Comme je vous l’ai dit, 65 % des Français veulent un référendum sur l’immigration. Par ailleurs, je pense que l’une des causes de l’abstention massive aux différentes élections réside d’abord dans l’absence de démocratie directe. Oui, la pratique référendaire doit être restaurée et respectée et sera l’un des instruments qui permettront de renouer la confiance entre les Français et leur personnel politique. Je suis convaincue que nos compatriotes répondront massivement présent.

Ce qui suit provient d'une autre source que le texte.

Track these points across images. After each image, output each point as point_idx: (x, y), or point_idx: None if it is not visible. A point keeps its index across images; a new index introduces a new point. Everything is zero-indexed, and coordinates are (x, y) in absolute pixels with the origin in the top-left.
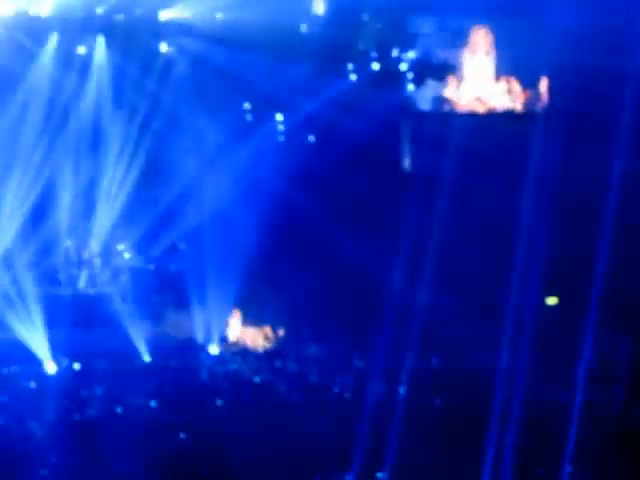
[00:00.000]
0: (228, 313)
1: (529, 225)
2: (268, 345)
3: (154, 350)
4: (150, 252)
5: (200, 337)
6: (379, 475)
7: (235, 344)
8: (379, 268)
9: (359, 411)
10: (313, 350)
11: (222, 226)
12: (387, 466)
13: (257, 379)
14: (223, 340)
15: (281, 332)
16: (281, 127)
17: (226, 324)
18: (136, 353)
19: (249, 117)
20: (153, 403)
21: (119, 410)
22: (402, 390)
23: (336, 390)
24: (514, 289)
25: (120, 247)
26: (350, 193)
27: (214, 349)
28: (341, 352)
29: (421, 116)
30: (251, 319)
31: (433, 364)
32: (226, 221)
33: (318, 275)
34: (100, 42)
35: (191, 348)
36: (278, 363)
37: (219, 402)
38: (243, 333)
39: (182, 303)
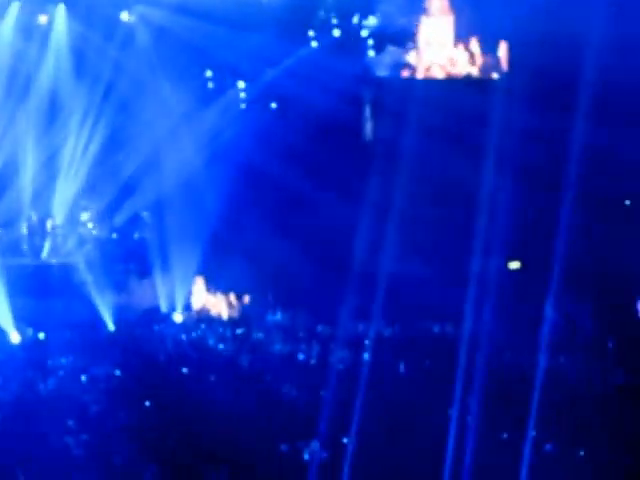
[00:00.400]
0: (192, 281)
1: (491, 191)
2: (232, 313)
3: (119, 319)
4: (114, 221)
5: (164, 306)
6: (345, 440)
7: (199, 312)
8: (343, 236)
9: (324, 378)
10: (278, 317)
11: (185, 194)
12: (353, 432)
13: (221, 346)
14: (187, 308)
15: (245, 299)
16: (243, 95)
17: (190, 292)
18: (101, 322)
19: (211, 85)
20: (118, 372)
21: (84, 379)
22: (366, 357)
23: (301, 357)
24: (477, 255)
25: (84, 217)
26: (313, 160)
27: (178, 317)
28: (305, 320)
29: (381, 82)
30: (215, 287)
31: (397, 331)
32: (190, 189)
33: (282, 242)
34: (61, 11)
35: (155, 317)
36: (242, 330)
37: (184, 370)
38: (207, 301)
39: (146, 272)
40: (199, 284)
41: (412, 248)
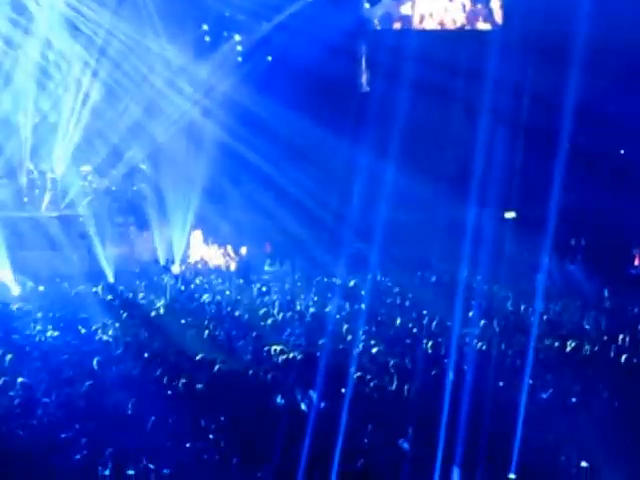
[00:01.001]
0: (189, 233)
1: (486, 143)
2: (230, 264)
3: (118, 271)
4: (113, 174)
5: (163, 258)
6: (343, 390)
7: (197, 264)
8: (339, 186)
9: (322, 327)
10: (276, 269)
11: (183, 147)
12: (350, 382)
13: (219, 298)
14: (185, 260)
15: (243, 251)
16: (239, 48)
17: (187, 244)
18: (101, 275)
19: (207, 39)
20: (116, 324)
21: (83, 332)
22: (364, 307)
23: (299, 307)
24: (472, 205)
25: (83, 169)
26: (309, 113)
27: (176, 269)
28: (303, 270)
29: (376, 35)
30: (213, 239)
31: (393, 281)
32: (187, 141)
33: (279, 194)
34: None
35: (154, 269)
36: (240, 281)
37: (182, 321)
38: (205, 253)
39: (145, 224)
40: (197, 236)
41: (408, 198)
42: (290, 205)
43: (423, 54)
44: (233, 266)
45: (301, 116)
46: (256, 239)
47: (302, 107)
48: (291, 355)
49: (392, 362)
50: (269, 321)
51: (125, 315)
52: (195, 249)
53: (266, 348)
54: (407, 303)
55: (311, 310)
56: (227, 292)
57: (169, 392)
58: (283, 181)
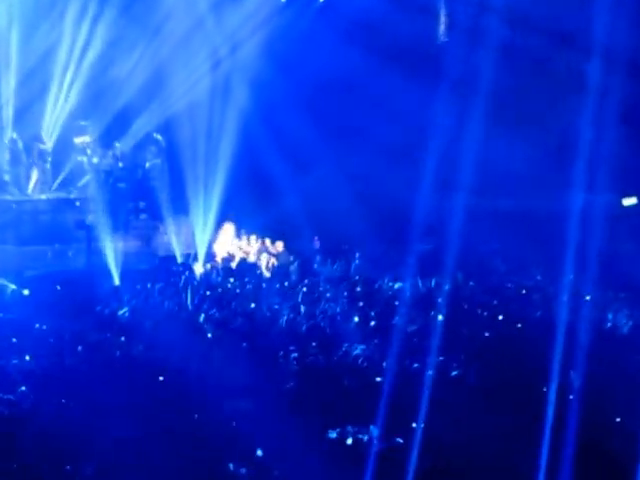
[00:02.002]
0: (216, 224)
1: (591, 118)
2: (268, 262)
3: (125, 271)
4: (118, 148)
5: (182, 254)
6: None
7: (225, 262)
8: (406, 172)
9: (385, 343)
10: (328, 268)
11: (207, 115)
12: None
13: (253, 306)
14: (210, 257)
15: (281, 247)
16: None
17: (214, 237)
18: (103, 276)
19: None
20: (122, 338)
21: (80, 349)
22: (440, 318)
23: (357, 319)
24: (580, 190)
25: (80, 141)
26: (368, 74)
27: (199, 268)
28: (362, 271)
29: None
30: (246, 231)
31: (475, 286)
32: (213, 105)
33: (332, 178)
34: None
35: (171, 268)
36: (284, 283)
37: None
38: (236, 248)
39: (159, 212)
40: (226, 228)
41: (495, 180)
42: (343, 189)
43: (509, 16)
44: (272, 263)
45: (358, 77)
46: (301, 232)
47: (359, 65)
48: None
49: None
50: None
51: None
52: (223, 243)
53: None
54: (500, 317)
55: (372, 323)
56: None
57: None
58: (334, 160)
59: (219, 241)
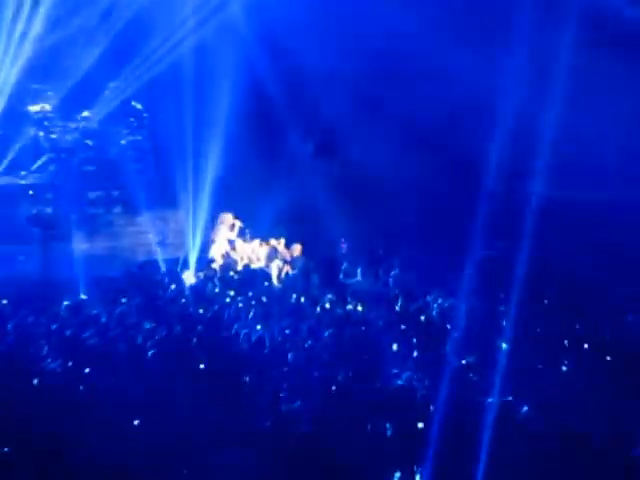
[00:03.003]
0: (213, 220)
1: None
2: (280, 271)
3: (92, 282)
4: (86, 119)
5: (166, 259)
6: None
7: (225, 269)
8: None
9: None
10: (359, 280)
11: (202, 80)
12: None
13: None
14: (204, 263)
15: (299, 250)
16: None
17: (210, 238)
18: (63, 288)
19: None
20: (87, 370)
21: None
22: (505, 347)
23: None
24: None
25: (38, 110)
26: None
27: (190, 277)
28: (406, 285)
29: None
30: (252, 231)
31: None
32: (209, 70)
33: (363, 163)
34: None
35: (152, 277)
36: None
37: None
38: (238, 252)
39: (139, 204)
40: (226, 226)
41: (583, 173)
42: (379, 179)
43: None
44: (285, 272)
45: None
46: (324, 232)
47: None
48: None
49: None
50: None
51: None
52: (221, 245)
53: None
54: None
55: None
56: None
57: None
58: (365, 142)
59: (217, 243)
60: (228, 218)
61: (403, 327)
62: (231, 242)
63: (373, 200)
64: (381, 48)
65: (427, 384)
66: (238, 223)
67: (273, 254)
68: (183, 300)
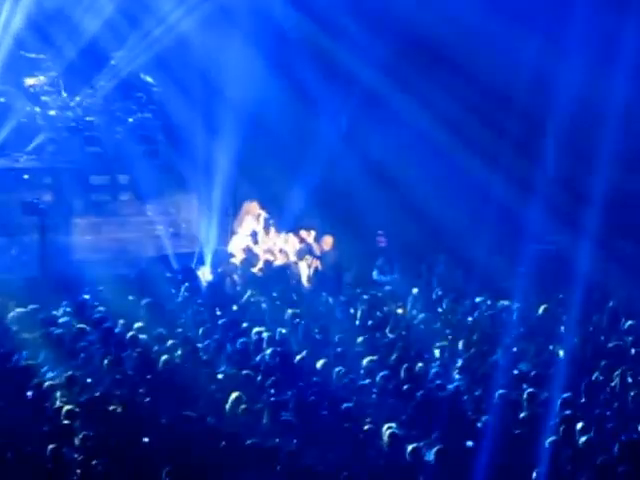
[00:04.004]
0: (233, 209)
1: None
2: (312, 264)
3: (97, 280)
4: (89, 93)
5: (181, 253)
6: None
7: (246, 264)
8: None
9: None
10: (393, 279)
11: (223, 51)
12: None
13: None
14: (222, 257)
15: (329, 243)
16: None
17: (230, 229)
18: (63, 285)
19: None
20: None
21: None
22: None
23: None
24: None
25: (31, 83)
26: None
27: (207, 274)
28: (446, 284)
29: None
30: (280, 223)
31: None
32: (230, 41)
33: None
34: None
35: (165, 274)
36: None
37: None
38: (263, 245)
39: (143, 190)
40: (249, 215)
41: None
42: (420, 164)
43: None
44: (315, 268)
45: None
46: (359, 224)
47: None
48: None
49: None
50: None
51: None
52: (245, 238)
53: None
54: None
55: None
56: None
57: None
58: (404, 122)
59: (238, 235)
60: (253, 207)
61: (448, 332)
62: (254, 235)
63: (415, 187)
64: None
65: (475, 396)
66: (264, 214)
67: (304, 250)
68: (199, 301)
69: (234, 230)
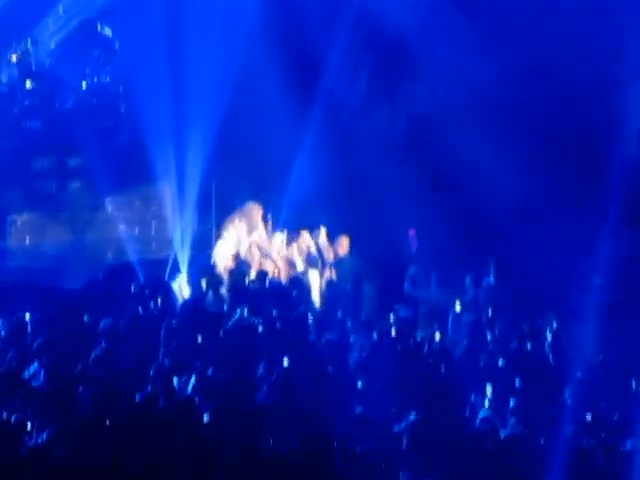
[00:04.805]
0: (221, 201)
1: None
2: (323, 276)
3: (37, 295)
4: (27, 47)
5: (149, 260)
6: None
7: (234, 273)
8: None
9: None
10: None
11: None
12: None
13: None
14: (204, 263)
15: (344, 244)
16: None
17: (217, 228)
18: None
19: None
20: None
21: None
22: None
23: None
24: None
25: None
26: None
27: (184, 287)
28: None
29: None
30: (274, 217)
31: None
32: None
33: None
34: None
35: (129, 287)
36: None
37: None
38: (255, 246)
39: (109, 179)
40: (246, 218)
41: None
42: (465, 148)
43: None
44: (328, 279)
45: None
46: (383, 222)
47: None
48: None
49: None
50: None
51: None
52: (234, 240)
53: None
54: None
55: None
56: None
57: None
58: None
59: (226, 238)
60: (253, 210)
61: (501, 363)
62: (246, 234)
63: (458, 171)
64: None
65: (536, 447)
66: (258, 208)
67: (313, 255)
68: (174, 323)
69: (223, 229)
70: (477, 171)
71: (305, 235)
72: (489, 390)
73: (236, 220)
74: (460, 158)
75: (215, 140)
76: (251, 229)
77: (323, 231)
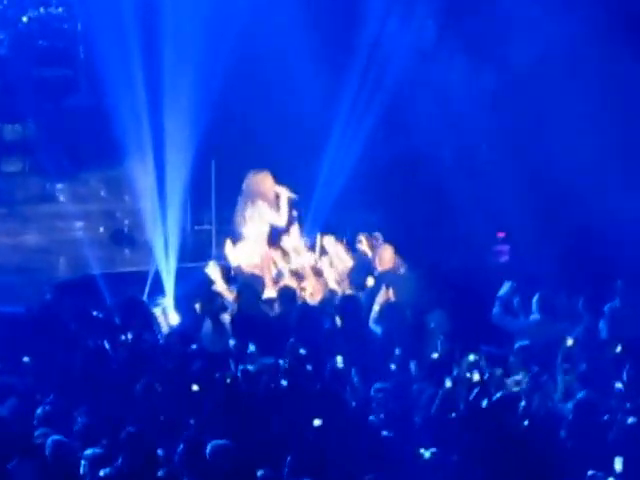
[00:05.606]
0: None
1: None
2: (387, 295)
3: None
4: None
5: (121, 276)
6: None
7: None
8: None
9: None
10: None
11: None
12: None
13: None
14: (199, 279)
15: (386, 256)
16: None
17: (211, 225)
18: None
19: None
20: None
21: None
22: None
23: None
24: None
25: None
26: None
27: (172, 315)
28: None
29: None
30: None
31: None
32: None
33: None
34: None
35: (93, 315)
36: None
37: None
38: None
39: (68, 163)
40: (259, 200)
41: None
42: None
43: None
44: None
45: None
46: (447, 224)
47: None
48: None
49: None
50: None
51: None
52: (246, 246)
53: None
54: None
55: None
56: None
57: None
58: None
59: (237, 245)
60: (264, 180)
61: (631, 422)
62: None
63: (560, 155)
64: None
65: None
66: (286, 194)
67: (357, 271)
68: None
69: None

Les très nombreux témoignages de soutien en provenance d’électeurs de droite et du RN sont autant de signaux qui ne trompent pas.
Lire aussi : Immigration : nos chers voisins
Dans l’hypothèse où vous obtiendriez le nombre de signatures requis, n’avez- vous pas peur de la chausse- trappe ultime prévue par la constitution, qui permet finalement de neutraliser le recours au référendum dès lors que la question a été examinée dans chacune des deux assemblées ?
Si la pression citoyenne a fonctionné et que la question est finalement examinée par les deux Assemblées pour renforcer notre arsenal juridique, sécuritaire et judiciaire contre l’immigration, nous aurons déjà remporté une grande victoire et fait avancer la cause des Français. Dans ces conditions, j’ai une fois de plus du mal à imaginer que le Parlement rejette une proposition de loi soutenue par 4,8 millions de citoyens. Ce serait une véritable forfaiture. Au fond, le RIP sur l’immigration est un moyen, parmi d’autres, de donner au peuple les moyens de se faire entendre auprès de son personnel politique. Ne nous privons pas de l’utiliser alors que chaque année, 400 000 immigrés supplémentaires arrivent sur notre sol. C’est la survie de la France qui est en jeu.